The Vermont Law Review sponsors two writing competitions each academic year open to Vermont Law School students. Submissions should be emailed as an attachment to email@example.com with the competition in the subject line. We prefer Microsoft Word format, but will also accept submissions in WordPerfect or Adobe PDF format.
The Dean Jonathan B. Chase Paper
The Chase Paper is awarded each year in memory of Dean Jonathan B. Chase. The award is given by the Vermont Law Review to the submission that best represents the standards established by Dean Chase and continued by the Vermont Law Review.
Ideal entries should contain a scholarly analysis of a discrete legal issue. Independent research papers, papers submitted for writing-intensive courses, and papers used to satisfy Advanced Writing Requirements generally should fit this criteria. Consequently, submissions are not limited to work completed during the present semester. The judges will consider the following factors: (1) originality, (2) quality of research, (3) quality of legal analysis, (4) adherence to the Bluebook, (5) clarity of style, and (6) timeliness of the subject.
The submission should address and analyze a discrete legal issue on any topic. The submission should be double-spaced, twelve-point font, one-inch margins, at least ten pages in length, and properly cited using the Bluebook (20th ed.).
The competition is open to all members of Vermont Law School’s third year class, except for Vermont Law Review members.
The Ballenger-Green Memorial Diversity Paper
The Vermont Law Review and the Deans office sponsor this annual competition to recognize and remember Chandra Ballenger ’02 and Orlando Green ’01, and what they contributed to the law school community in their names. Chandra and Orlando were exemplary VLS students who passed away abruptly during their law school careers.
Competitors must submit a paper of high quality that addresses some aspect of human diversity and the law, such as race, religion, sexual orientation, environmental justice, international human rights, education, and health/welfare, among other topics. The paper may have been written for a class, advanced writing requirement, an independent research project, or for any other purpose.

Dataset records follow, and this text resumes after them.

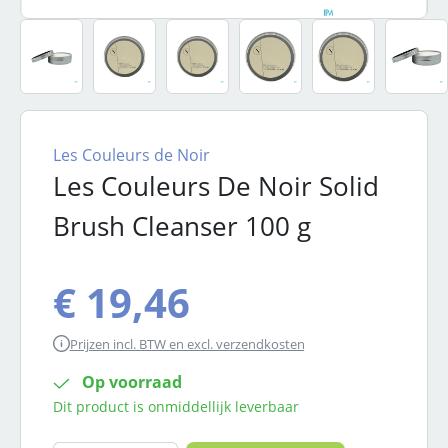
Les Couleurs de Noir
Les Couleurs De Noir Solid
Brush Cleanser 100 g
€ 19,46
Prijzen incl. BTW en excl. verzendkosten
Op voorraad
Dit product is onmiddellijk leverbaar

Winners will receive a scholarship award and will be considered for publication in the Vermont Law Review. The opportunity to publish is contingent, however, on the quality of the paper. It must meet the Law Review‘s standards for publication: correct citation format, proper grammar and spelling, clear organization and legal analysis, clarity, active voice, support for assertions, and creative thought. If the winning paper is selected for publication, the author will be required to provide a research binder in support of the paper.
The paper must be at least ten pages, double-spaced, twelve-point font, one-inch margins, and correct footnote format conforming to the Bluebook (20th ed.). The paper may not be published or submitted for publication elsewhere. The paper cannot be a Law Review note or a Vermont Journal of Environment Law (formerly Res Communes) article, but Law Review and VJEL members may participate.
All Vermont Law School students may enter, including Law Review staff members.
Authors retain the right to post their published article, in whole or in part, on the Social Sciences Research Network (SSRN) or another Internet or Intranet site over which the Author has effective control provided that the posted document or text identifies the Author, Vermont Law Review, the volume, the publication year and–as soon as it is available–the number of the first page. Pre-publication postings outside of the scope of this policy are discouraged but can be negotiated on a case-by-case basis.